Jammergenoeg moest er de beslissing worden genomen om de PIP probiotica dag van 10 december jongstleden te annuleren wegens te weinig aanmeldingen. KoiQuestion zou KoiQuestion niet zijn om hiermee genoegen te nemen. Zodoende werd een digitaal interview met diverse kritische vragen verstuurd en vervolgens door Dr. Robin Temmerman, CEO van Chrisal NV (producent van PIP) beantwoord. Lees nu deel 1 van het probiotica interview met Dr. Robin Temmerman.
Indien er vragen en of opmerkingen over de gestelde antwoorden zijn, zullen deze worden doorverwezen naar de heer Robin Temmerman.

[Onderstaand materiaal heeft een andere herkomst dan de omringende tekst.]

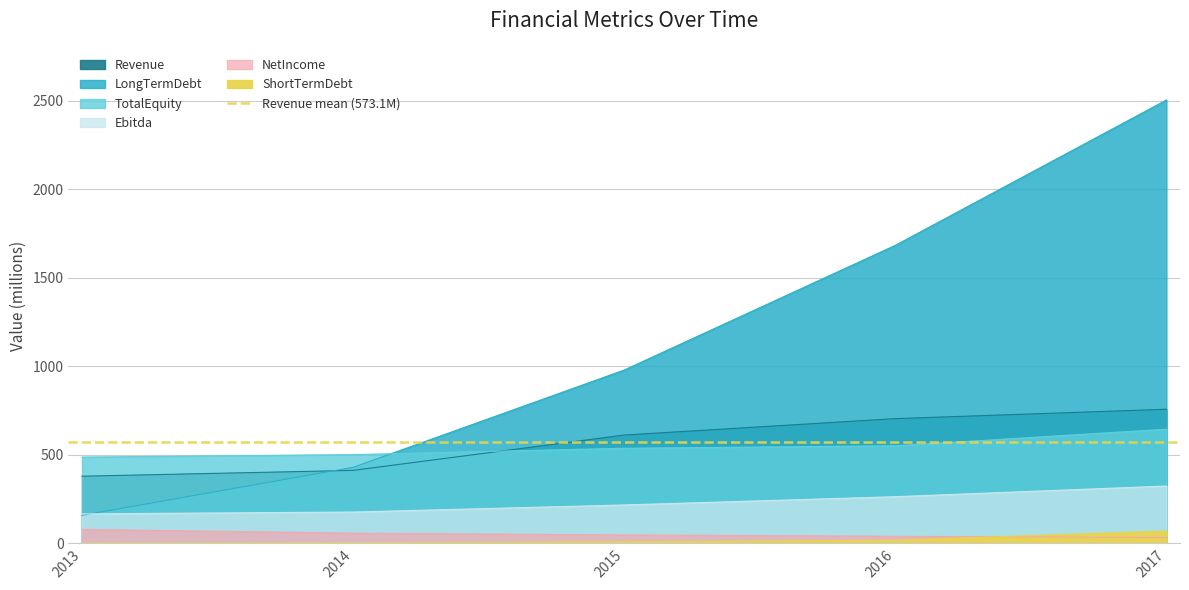

The value of Revenue at 2017 is 757.6. True or false?

True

Waarin verschilt de PIP Pond Plus productlijn van andere probiotica-producten die op de vijver- en koimarkt worden aangeboden?
“PIP maakt gebruik van heterotrofe organismen die gespecialiseerd zijn in het verbruiken van koolstofverbindingen, terwijl andere vijverproducten gebruik maken van ofwel stikstoffixeerders (-binders); ofwel melkzuurbacteriën (de eerste soort om de stikstofcyclus te optimaliseren, de tweede soort om de darmflora van de vissen te stabiliseren).”
Welke specifieke bacteriesoorten worden gebruikt? Wat zijn de eigenschappen waarom juist voor deze soorten gekozen is?
“Er wordt gebruik gemaakt van een complex mengsel (consortium) van Bacillus bacteriën, de exacte samenstelling wordt geheim gehouden. Zoals bij bovenstaand antwoord vermeld, werden deze bacteriestammen geselecteerd om SAMEN een maximale afbraak te doen van overtollig organisch materiaal in het water. Hun voornaamste eindproduct is CO2. De efficiëntie van de producten zit hem in de combinatie van de verschillende bacteriestammen; gespreid over een heel brede range van temperatuur (5 – 50°C), pH (5 – 9) en zuurstof (zelfs semi-anaeroob) zorgen zij voor een permanente activiteit.”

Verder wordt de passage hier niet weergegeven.